### Exercise input
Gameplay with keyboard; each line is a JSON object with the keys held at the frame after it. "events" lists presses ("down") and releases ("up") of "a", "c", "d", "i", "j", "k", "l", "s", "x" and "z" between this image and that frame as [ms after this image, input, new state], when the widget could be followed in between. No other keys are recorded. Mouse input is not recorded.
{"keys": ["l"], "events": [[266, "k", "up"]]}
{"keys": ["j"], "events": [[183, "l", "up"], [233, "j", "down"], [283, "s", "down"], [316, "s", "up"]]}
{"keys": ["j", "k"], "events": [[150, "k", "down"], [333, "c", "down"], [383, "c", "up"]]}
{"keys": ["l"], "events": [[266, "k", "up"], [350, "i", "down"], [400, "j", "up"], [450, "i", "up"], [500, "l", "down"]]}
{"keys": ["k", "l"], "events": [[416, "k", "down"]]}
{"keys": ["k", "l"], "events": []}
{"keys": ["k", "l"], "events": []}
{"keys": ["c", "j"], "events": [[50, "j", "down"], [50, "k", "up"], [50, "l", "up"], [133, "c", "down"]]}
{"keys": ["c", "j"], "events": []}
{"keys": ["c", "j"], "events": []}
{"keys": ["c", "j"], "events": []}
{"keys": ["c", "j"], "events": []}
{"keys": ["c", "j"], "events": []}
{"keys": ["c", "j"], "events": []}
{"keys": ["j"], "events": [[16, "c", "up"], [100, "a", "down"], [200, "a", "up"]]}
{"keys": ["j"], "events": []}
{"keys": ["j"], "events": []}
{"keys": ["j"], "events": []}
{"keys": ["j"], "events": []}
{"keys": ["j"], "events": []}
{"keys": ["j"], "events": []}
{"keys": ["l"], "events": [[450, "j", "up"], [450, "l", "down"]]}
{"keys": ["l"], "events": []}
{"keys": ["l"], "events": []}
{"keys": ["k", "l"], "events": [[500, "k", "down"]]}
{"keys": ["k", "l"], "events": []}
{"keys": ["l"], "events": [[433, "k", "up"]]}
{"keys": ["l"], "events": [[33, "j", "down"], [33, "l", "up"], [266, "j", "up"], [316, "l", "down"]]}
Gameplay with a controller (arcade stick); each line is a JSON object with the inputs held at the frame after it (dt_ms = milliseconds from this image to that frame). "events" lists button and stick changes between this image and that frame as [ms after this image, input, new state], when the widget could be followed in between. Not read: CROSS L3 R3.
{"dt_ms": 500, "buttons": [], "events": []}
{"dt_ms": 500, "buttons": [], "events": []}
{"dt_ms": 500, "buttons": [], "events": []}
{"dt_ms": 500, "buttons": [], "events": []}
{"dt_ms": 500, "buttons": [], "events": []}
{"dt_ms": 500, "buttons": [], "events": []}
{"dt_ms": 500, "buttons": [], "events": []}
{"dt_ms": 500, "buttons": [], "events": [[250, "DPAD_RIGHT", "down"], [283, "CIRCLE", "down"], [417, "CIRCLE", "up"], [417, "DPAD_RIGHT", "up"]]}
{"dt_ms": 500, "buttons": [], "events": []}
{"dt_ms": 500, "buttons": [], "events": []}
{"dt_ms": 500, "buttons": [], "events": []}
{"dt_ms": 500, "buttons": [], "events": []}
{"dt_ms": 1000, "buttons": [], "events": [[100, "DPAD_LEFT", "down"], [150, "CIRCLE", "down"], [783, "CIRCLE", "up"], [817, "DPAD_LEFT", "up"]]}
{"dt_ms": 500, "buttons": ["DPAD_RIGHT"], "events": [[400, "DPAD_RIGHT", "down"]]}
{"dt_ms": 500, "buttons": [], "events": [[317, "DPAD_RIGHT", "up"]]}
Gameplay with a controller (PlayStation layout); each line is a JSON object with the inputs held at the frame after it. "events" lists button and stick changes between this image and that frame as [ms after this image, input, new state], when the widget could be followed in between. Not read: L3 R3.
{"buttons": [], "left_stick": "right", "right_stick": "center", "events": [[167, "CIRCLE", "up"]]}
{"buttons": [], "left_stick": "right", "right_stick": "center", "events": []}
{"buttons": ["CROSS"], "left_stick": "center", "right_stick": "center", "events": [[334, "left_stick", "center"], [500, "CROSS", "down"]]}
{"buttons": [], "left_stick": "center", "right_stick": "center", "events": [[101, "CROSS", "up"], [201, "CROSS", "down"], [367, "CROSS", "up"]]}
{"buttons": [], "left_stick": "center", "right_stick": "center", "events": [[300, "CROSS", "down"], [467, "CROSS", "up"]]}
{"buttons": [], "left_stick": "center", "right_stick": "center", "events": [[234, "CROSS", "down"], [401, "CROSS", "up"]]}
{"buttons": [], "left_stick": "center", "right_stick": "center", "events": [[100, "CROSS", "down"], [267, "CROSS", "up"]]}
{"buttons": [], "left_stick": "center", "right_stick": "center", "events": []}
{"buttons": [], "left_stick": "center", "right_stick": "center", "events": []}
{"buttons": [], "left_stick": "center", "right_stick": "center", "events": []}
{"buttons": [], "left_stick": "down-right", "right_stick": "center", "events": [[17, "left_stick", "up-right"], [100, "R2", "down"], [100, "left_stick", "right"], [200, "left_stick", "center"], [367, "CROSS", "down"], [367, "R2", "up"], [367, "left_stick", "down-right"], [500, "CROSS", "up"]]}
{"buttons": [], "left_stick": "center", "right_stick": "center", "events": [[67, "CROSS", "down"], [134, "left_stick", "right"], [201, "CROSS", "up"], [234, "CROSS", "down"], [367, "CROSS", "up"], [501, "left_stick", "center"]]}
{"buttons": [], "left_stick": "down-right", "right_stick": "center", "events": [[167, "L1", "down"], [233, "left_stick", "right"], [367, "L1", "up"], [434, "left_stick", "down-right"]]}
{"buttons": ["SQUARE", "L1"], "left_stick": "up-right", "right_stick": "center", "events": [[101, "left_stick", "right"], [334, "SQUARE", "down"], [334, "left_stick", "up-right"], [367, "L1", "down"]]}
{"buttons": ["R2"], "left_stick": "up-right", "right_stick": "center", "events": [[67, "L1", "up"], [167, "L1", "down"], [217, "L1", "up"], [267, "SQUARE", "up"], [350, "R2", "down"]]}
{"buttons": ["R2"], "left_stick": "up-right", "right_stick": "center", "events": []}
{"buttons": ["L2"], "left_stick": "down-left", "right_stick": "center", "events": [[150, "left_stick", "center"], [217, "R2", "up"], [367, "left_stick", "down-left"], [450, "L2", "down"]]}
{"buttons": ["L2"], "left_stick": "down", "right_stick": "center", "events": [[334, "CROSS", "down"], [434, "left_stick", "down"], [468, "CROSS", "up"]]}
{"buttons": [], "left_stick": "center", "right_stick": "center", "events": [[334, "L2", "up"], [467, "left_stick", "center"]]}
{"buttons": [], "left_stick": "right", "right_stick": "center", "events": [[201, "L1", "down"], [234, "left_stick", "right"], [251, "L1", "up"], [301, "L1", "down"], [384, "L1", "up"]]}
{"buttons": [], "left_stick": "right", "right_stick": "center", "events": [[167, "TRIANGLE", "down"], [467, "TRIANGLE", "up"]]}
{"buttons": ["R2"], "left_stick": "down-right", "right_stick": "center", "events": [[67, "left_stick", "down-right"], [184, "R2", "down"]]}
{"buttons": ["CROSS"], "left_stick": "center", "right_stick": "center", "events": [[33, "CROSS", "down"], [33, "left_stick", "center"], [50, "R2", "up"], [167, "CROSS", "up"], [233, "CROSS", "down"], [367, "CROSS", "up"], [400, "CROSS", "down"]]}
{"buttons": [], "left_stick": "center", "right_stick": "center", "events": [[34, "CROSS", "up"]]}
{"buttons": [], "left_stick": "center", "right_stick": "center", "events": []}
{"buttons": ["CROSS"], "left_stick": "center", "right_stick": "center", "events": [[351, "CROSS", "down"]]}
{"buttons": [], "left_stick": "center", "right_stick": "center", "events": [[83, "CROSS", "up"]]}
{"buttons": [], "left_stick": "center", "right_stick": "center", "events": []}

### Work instruction
Show the lines of the data that hold the word "CIRCLE".

### Answer section
{"dt_ms": 500, "buttons": [], "events": [[250, "DPAD_RIGHT", "down"], [283, "CIRCLE", "down"], [417, "CIRCLE", "up"], [417, "DPAD_RIGHT", "up"]]}
{"dt_ms": 1000, "buttons": [], "events": [[100, "DPAD_LEFT", "down"], [150, "CIRCLE", "down"], [783, "CIRCLE", "up"], [817, "DPAD_LEFT", "up"]]}
{"buttons": [], "left_stick": "right", "right_stick": "center", "events": [[167, "CIRCLE", "up"]]}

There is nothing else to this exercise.